The setting of the gospel is on Sunday evening — the same day on which Jesus rose from the dead. During the day Jesus had appeared to Mary of Magdala. He commissioned her to announce his ascension (glorification) to his disciples. She did. In the meantime, Jesus ascended to his Father and returned — all on the same day, though not emptyhanded. He brought a gift from the Father — the Holy Spirit. No longer subject to the laws of physics, he suddenly stood among the disciples where they were hiding out of fear of arrest from the same temple gang responsible for the arrest and murder of Jesus. He soothes their fears with a double Shalom. He breathes upon them the Divine Breath — the Holy Spirit. This part of the reading is also the gospel for Pentecost and must await comment until then. The second part narrates the story of Thomas and how he acquired the embarrassing name, the Doubter. He was absent during Jesus’ first Sunday appearance. Jesus returns the following Sunday. He challenges Thomas, who refused to believe his colleagues that Jesus was alive. He invited him to touch the scars of the wounds, “and do not be unbelieving but believing.” Thomas instantly yields and proclaims of Jesus, “My Lord and my God!” Faith, which is trust in the truth of a proclamation, overwhelmed his doubts.

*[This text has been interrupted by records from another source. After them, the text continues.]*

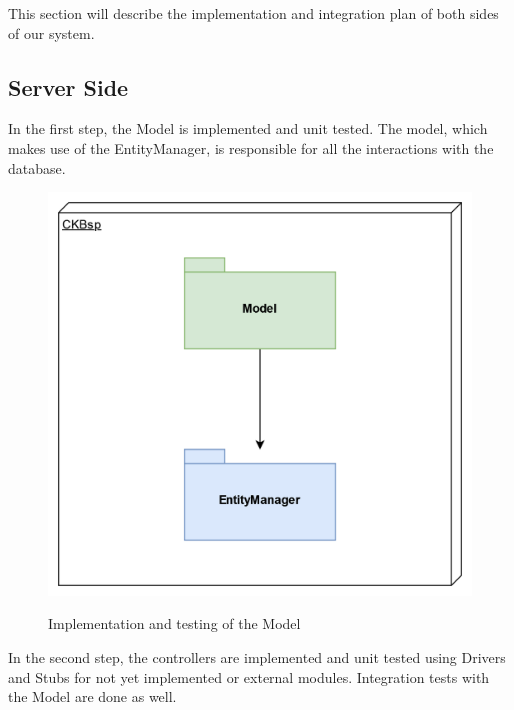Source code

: \documentclass{Configuration_Files/Template}
\begin{document}
This section will describe the implementation and integration plan of both sides of our system.

\subsection{Server Side}

In the first step, the Model is implemented and unit tested. The model, which makes use of the EntityManager, is responsible for all the interactions with the database.

\begin{figure}[H]
\centering
\includegraphics[scale = 0.65]{Images/diagrams/ImplementationPlan_SS_First.png}\\
\caption{Implementation and testing of the Model}
\end{figure}

In the second step, the controllers are implemented and unit tested using Drivers and Stubs for not yet implemented or external modules. Integration tests with the Model are done as well.
\end{document}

The third part of this gospel is also its closing statement, the author signing off before the addition of what we call chapter 21. John always refers to Jesus’ miracles as signs. Within chapters 2-11 he included seven signs, from the changing of water into wine to the resurrection of his friend Lazarus. Referring to these signs, John writes, “Jesus did many other signs in the presence of his disciples not written in this book.” This statement is a foundation of the acceptance of oral tradition as a valid conveyer of God’s revelation. The author adds the reason for including those seven signs. “These are written that you may come to believe that Jesus is the Christ (Messiah), the Son of God, and that through this belief you may have life in his name.” It is true that faith is an unmerited gift (grace) of God. Miracles, however, especially the signs revealed in the Gospel of John, move us to acceptance of God’s free gift of faith. Jesus blesses his believers in today’s gospel, “Blessed are those who have not seen, yet believed.”